One requirement addressed by methods in the known art is compression efficiency. Computational complexity has always been considered as a second priority: essentially, algorithms just had to be computationally feasible, rather than being designed for low computation complexity. This forced hardware manufacturers to continuously adapt to evolving techniques, designing specific processors and dedicated hardware solutions capable to implement the chosen algorithms. An example is the evolution of hardware support for MPEG2, MPEG4, H.264/AVC, H.265/HEVC, etc. No encoding technology so far was designed so as to be optimally executed on massively parallel hardware, with computational performance that scales automatically based on the number of computing cores available (i.e., without having to adapt the code, or without even knowing in advance how many computing cores will be available). This feature, unfeasible with current methods, is especially important since nowadays hardware technology is reaching the asymptotic limit of silicon in terms of computing clock rates and transfer rate speed: the current trend to increase the available computing power is moving in the direction of increasing the number of distinct processing units (“computing cores”) hosted in a single chip or system.
Another aspect neglected in the known art, aside from few attempts, is the quality scalability requirement. A scalable encoding method would encode a single version of the compressed signal and enable the delivery to different levels of quality, for instance according to bandwidth availability, display resolution and decoder complexity. Scalability has been taken into consideration in known methods like MPEG-SVC and JPEG2000, with relatively poor adoption so far due to computational complexity and, generally speaking, their use of approaches essentially designed for non-scalable techniques.

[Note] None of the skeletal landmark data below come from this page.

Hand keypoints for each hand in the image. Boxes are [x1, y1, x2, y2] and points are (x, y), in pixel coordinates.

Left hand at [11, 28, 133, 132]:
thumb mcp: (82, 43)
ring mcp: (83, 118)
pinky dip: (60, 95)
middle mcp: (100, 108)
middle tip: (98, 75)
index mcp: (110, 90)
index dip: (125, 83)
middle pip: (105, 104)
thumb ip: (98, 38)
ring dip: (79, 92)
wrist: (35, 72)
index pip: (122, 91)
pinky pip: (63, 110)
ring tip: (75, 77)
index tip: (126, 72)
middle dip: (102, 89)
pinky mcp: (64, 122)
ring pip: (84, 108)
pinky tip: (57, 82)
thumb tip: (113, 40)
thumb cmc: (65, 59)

Another aspect not addressed by known methods is symmetry. With conventional methods compression efficiency can be achieved at the expense of renouncing to useful functionalities like bidirectional (e.g., time reverse) play back and more in general random access to any sample in the signal (e.g., frame-by-frame editing for video signals). Prediction techniques, especially along the time dimension, prevent the decoder to receive, decode and present the signal in time reversal order. Prediction techniques adopted also affect the behaviour in very compressed or error-prone transmissions, due to accumulation of artifacts. Artifacts introduced by errors are visible, especially due to their duration in time.
The prediction-driven techniques adopted in the known art also introduce strong constraints for random access into a compressed stream. Operations like “seek” towards a sample in an arbitrary point, random access when “zapping” to a different signal bitstream (without having to wait for the start of the next time-chunk/GOP) are currently unfeasible. The time that a user has to wait when trying to access an arbitrary point is currently in strict trade off with compression efficiency. An example of this phenomenon is the GOP constraint in MPEG family methods: in order to allow for minimum time delay and for random access along time, a GOP of one sample (i.e., intra-only encoding) must be used.
Lastly, current methods are unsuitable for very high sample rates (e.g., very high frame rates for video signals), due to the amount of computational power and bandwidth that would be required. Several studies, for instance, demonstrated that all humans can easily appreciate quality differences of video signals up to 300 frames per second, but computational and bandwidth constraints currently make it extremely expensive to encode and transmit high quality video signals at more than 25-60 frames per second.